Due to Numba compiler's limitations, tree implementations has some specificities:
Because jit-class methods can not be recursive, the tree building process (node splitting + children instanciation) can not be entirely done inside the Node.__init__ method:

• Otherwise, the __init__ method would be recursive (children instanciation)
• However, methods can call recursive (instance-external) functions: a build function is dedicated to this
• Hence the tree building process must be as follows:

# instanciate root
root = Node(data, leaf_size=16)
# recursively split and attach children if necessary
root.build()  # This calls build(root) under the hood

• For convenience: a wrapper class BallTree was implemented, encapsulating the above steps in __init__:

tree = BallTree(data, leaf_size=16)

• For the sake of exhaustivity, a KDTree class was also implemented, but turned out to be equally fast as the BallTree when used in the NMS:

Tree building times comparison

Performances

The BallTree implemented in this repo was timed against scikit-learn's neighbors one.

Tree building time

Trees building times comparison

The (minor) slow down observed against sklearn implementation is probably related to the node-splitting process.

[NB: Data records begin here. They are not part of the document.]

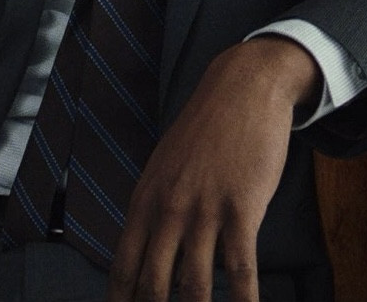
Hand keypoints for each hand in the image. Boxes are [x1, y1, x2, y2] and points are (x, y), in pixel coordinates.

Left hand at [108, 37, 321, 301]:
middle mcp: (167, 211)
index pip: (122, 270)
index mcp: (144, 201)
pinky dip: (243, 300)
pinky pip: (241, 268)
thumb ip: (156, 208)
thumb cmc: (207, 128)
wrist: (243, 87)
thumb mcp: (165, 166)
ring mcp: (204, 211)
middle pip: (153, 286)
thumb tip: (153, 249)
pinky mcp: (242, 209)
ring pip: (194, 286)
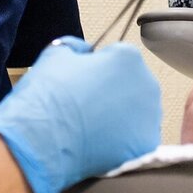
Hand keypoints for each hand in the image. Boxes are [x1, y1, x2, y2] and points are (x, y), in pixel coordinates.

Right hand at [0, 37, 161, 192]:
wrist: (42, 142)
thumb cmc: (48, 97)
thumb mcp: (55, 55)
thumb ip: (76, 47)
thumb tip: (84, 52)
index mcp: (128, 58)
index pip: (118, 58)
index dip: (98, 69)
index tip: (85, 82)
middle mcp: (146, 84)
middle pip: (132, 85)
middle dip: (113, 93)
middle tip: (87, 106)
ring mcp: (150, 117)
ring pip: (136, 113)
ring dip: (120, 117)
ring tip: (91, 127)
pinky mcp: (146, 144)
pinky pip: (136, 139)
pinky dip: (122, 142)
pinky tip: (100, 143)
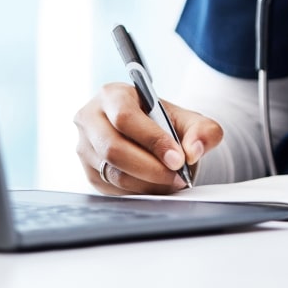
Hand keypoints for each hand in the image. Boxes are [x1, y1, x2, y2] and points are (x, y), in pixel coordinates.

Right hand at [73, 82, 223, 194]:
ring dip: (147, 183)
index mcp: (113, 95)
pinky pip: (112, 189)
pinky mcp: (89, 172)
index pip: (125, 117)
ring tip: (171, 182)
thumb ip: (203, 131)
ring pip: (113, 173)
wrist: (153, 139)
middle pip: (113, 149)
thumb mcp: (191, 121)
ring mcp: (85, 147)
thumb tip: (193, 151)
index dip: (152, 140)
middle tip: (177, 177)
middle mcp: (91, 118)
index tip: (178, 158)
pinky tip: (155, 186)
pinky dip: (138, 192)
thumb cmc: (167, 125)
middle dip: (150, 168)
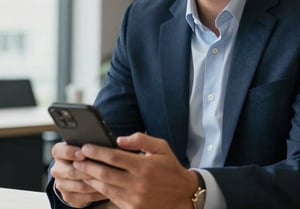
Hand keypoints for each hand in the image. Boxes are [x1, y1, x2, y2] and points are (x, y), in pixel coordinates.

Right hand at [50, 142, 107, 207]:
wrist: (81, 170)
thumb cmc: (87, 153)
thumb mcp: (87, 146)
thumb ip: (90, 144)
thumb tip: (102, 144)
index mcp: (59, 152)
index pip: (59, 151)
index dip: (71, 152)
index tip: (83, 153)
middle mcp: (57, 168)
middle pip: (70, 171)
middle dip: (87, 170)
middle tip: (101, 168)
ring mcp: (61, 183)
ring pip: (78, 185)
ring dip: (94, 183)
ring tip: (108, 179)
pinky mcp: (67, 195)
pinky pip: (82, 197)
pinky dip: (95, 193)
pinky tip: (106, 189)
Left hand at [72, 133, 198, 208]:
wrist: (182, 194)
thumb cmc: (170, 167)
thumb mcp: (161, 147)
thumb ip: (140, 139)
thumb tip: (119, 139)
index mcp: (144, 166)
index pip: (114, 157)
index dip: (97, 152)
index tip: (86, 147)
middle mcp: (137, 183)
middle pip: (105, 173)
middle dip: (87, 165)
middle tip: (76, 159)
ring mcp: (134, 198)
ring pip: (105, 187)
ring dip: (90, 178)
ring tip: (80, 170)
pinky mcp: (132, 208)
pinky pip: (111, 197)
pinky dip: (100, 189)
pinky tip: (94, 182)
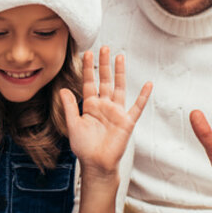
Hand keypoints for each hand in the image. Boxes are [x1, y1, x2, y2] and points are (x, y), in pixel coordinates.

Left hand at [60, 47, 152, 177]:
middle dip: (104, 64)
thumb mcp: (73, 125)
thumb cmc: (84, 148)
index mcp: (90, 106)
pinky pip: (137, 106)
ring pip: (119, 88)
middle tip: (104, 48)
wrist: (96, 164)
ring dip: (120, 73)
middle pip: (105, 80)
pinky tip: (148, 84)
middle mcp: (104, 106)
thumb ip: (69, 107)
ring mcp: (116, 112)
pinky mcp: (127, 121)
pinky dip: (143, 96)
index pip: (89, 83)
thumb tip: (62, 90)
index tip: (87, 53)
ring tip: (120, 57)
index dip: (88, 68)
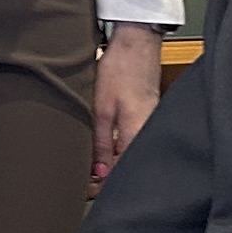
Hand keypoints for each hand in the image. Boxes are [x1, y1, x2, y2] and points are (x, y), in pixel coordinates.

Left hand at [95, 22, 163, 175]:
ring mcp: (149, 126)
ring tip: (88, 164)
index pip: (121, 174)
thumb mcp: (102, 109)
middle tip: (82, 179)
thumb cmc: (120, 70)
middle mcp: (147, 134)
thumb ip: (100, 144)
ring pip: (128, 156)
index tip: (83, 188)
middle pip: (126, 168)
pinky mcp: (146, 117)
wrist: (136, 43)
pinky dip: (116, 149)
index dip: (101, 186)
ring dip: (109, 164)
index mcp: (137, 136)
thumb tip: (98, 174)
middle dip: (104, 178)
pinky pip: (131, 142)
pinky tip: (102, 147)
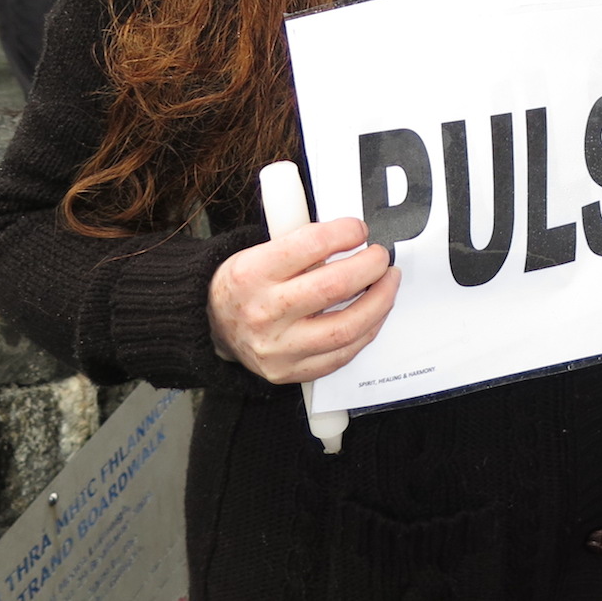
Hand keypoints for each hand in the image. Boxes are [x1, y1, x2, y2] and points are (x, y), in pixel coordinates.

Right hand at [207, 217, 399, 384]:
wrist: (213, 326)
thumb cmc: (245, 283)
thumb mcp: (258, 249)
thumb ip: (303, 239)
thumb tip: (351, 231)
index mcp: (252, 273)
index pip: (311, 245)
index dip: (345, 233)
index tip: (359, 229)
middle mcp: (263, 312)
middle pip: (334, 287)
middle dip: (370, 266)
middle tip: (381, 256)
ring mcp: (277, 348)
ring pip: (345, 328)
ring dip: (379, 302)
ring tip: (388, 282)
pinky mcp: (288, 372)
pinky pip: (341, 356)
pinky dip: (366, 332)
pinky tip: (374, 313)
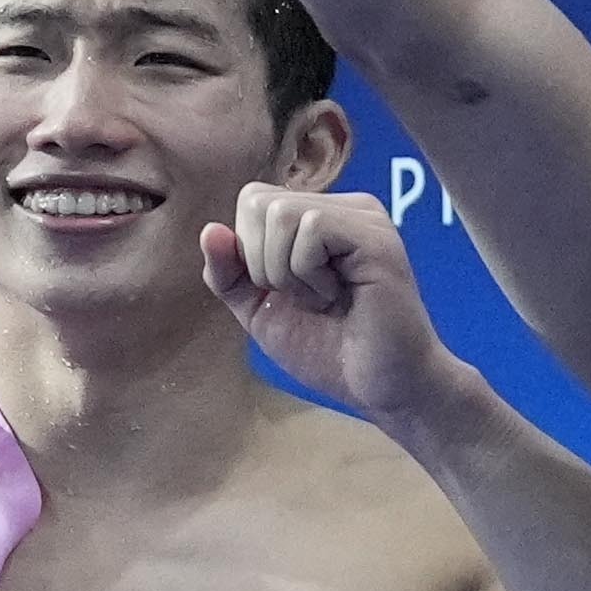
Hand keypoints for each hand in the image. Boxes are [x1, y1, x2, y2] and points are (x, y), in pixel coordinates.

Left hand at [201, 185, 466, 430]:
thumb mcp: (261, 311)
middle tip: (307, 298)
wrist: (380, 389)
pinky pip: (310, 229)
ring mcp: (363, 216)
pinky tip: (339, 296)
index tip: (286, 293)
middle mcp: (343, 207)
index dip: (248, 254)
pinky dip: (307, 273)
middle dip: (262, 264)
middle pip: (257, 201)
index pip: (252, 201)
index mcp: (318, 217)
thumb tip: (210, 230)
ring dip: (285, 272)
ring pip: (279, 213)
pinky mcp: (374, 235)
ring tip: (324, 298)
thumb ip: (230, 274)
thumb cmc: (329, 352)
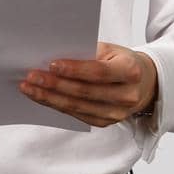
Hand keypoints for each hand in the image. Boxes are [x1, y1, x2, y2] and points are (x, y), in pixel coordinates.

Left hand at [19, 42, 157, 127]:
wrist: (144, 84)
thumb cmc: (122, 61)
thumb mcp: (111, 50)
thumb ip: (88, 53)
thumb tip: (54, 57)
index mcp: (131, 72)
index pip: (99, 72)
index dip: (74, 69)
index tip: (51, 64)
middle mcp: (126, 96)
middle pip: (85, 92)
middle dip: (55, 84)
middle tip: (31, 76)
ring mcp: (116, 113)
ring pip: (77, 107)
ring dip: (49, 97)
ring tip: (29, 87)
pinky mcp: (105, 123)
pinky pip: (76, 115)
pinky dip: (56, 105)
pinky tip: (42, 97)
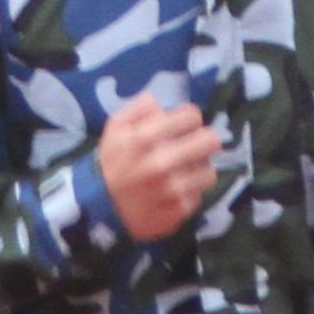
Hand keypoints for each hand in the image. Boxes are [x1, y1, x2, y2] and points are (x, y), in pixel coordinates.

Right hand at [97, 90, 221, 243]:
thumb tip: (159, 103)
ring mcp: (174, 189)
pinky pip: (199, 194)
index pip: (192, 116)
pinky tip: (174, 192)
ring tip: (182, 171)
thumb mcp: (114, 130)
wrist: (103, 210)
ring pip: (208, 171)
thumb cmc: (112, 165)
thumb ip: (137, 110)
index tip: (181, 126)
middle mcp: (163, 162)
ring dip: (197, 170)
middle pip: (211, 141)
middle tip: (191, 146)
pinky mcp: (181, 210)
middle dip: (201, 141)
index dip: (187, 118)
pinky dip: (189, 192)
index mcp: (145, 138)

I used the median cutoff (compute median, then assign datapoints depending on their value above or below median) but it is suboptimal: a proper pivot algorithm could easily be implemented.

Tree query time

Trees query times comparison (single query, radius=100) in a 1000x1000 space

Query time are somehow identical. However, my implementation does seem to not scale as well as scikit-learn's one, a minor slowdown could be observed for extremely large datasets (million-ish data points).

Warnings

Because input data needs to be typed: the dimensionality of the process is fixed in advance. This BallTree implementation can not work on 3D and above data (although it is a one-liner fix).